To get into the Interdisciplinary Concentration, the applicant has to convince the Board of Tutors that he has a workable academic program. This means (1) submitting to the tutors a petition which includes a detailed outline of course work leading to a manageable thesis; (2) the name of some tutor in the University willing to accept the student and qualified to direct his work, and (3) his previous academic record. The Soc Rel tutors do not like to consider the special concentration as elitist; is is "not better, only different." But they still want candidates in Group III or above.
It is curious that a Department which deals with everything from ethology to bureaucracy fails to stipulate concentration and distribution requirements for Honors candidates. But some specificity is needed in concentration.
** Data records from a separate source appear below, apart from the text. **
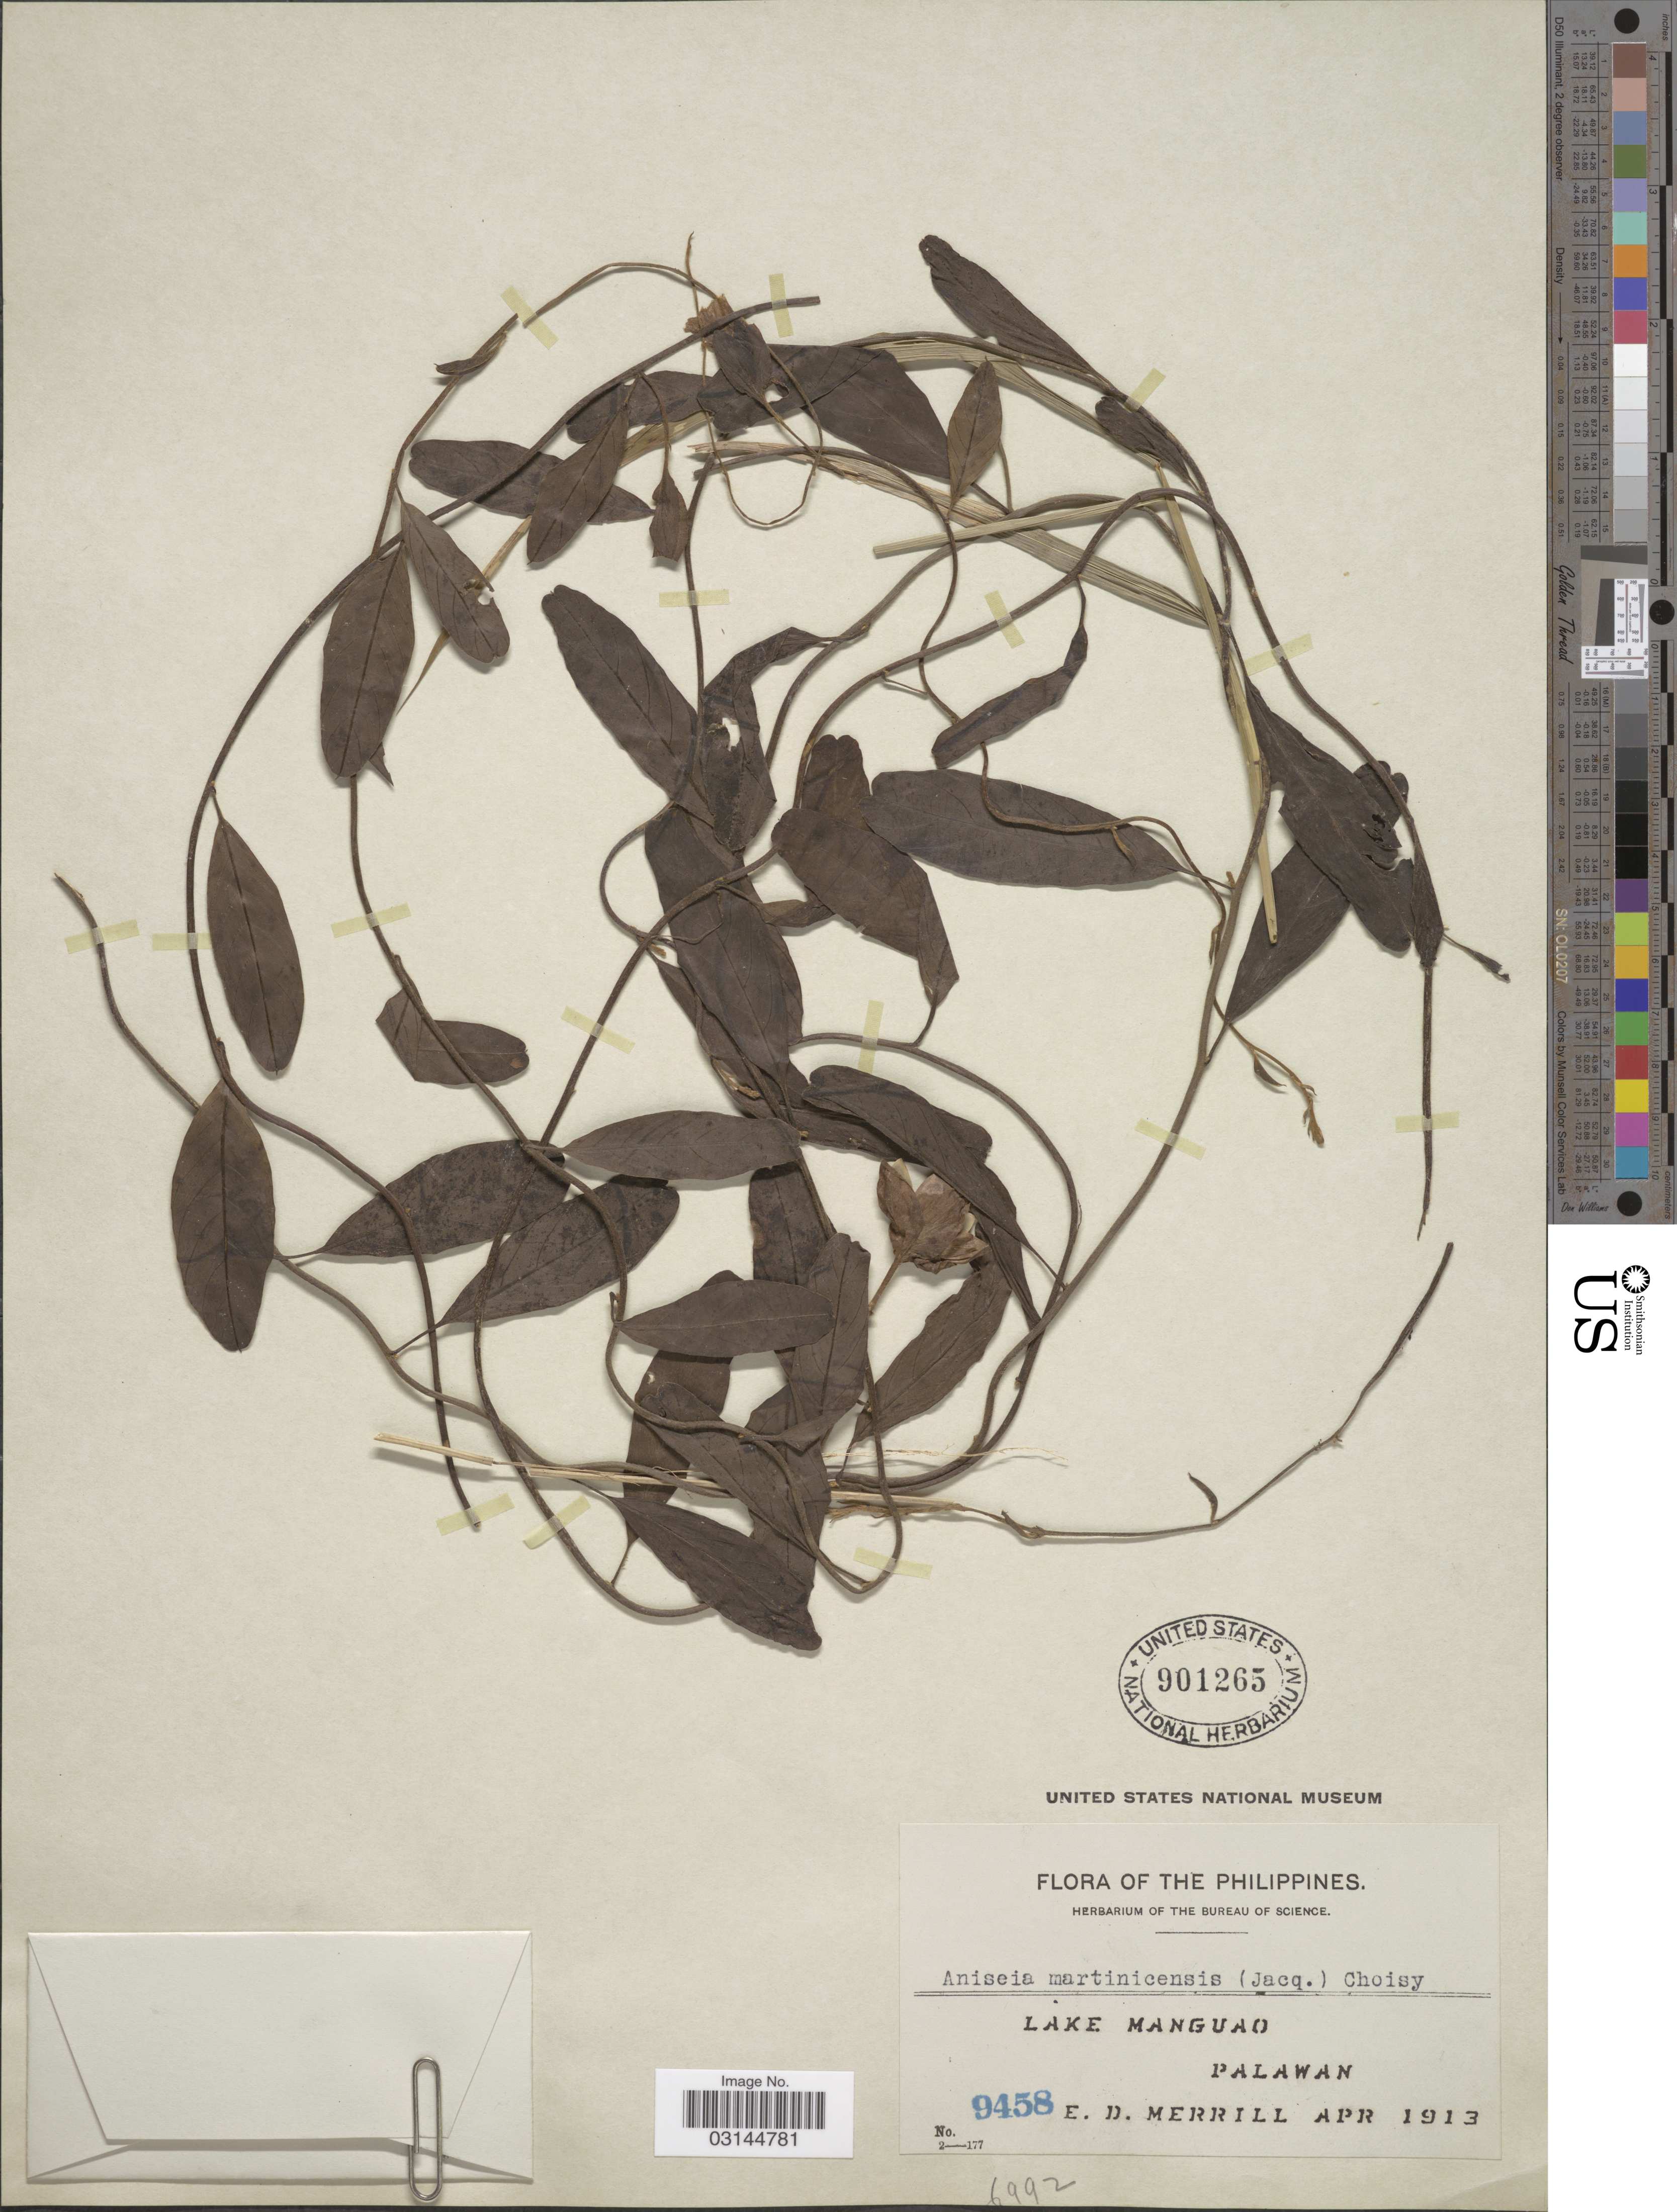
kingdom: Plantae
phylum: Tracheophyta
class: Magnoliopsida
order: Solanales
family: Convolvulaceae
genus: Aniseia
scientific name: Aniseia martinicensis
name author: (Jacq.) Choisy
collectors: E. D. Merrill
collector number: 9458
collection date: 1913-04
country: Philippines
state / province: Mimaropa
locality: Lake Manguao, Palawan.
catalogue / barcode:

One reason for the success of the interdisciplinary venture is that it forces the student to choose a specific aspect of Soc Rel and apply it to a specific aspect of a related field. For example, a Radcliffe senior in Soc Rel and Middle Eastern Studies centered her work around social psychology in the Social Relations Department and on Egypt in Middle Eastern Studies. She is writing her thesis on the social psychological aspects of the Egyptian revolution of 1952.
The program still leaves sufficient room for appealing Gen Ed courses, since the seven courses required for concentration are only one more than is needed for regular Honors.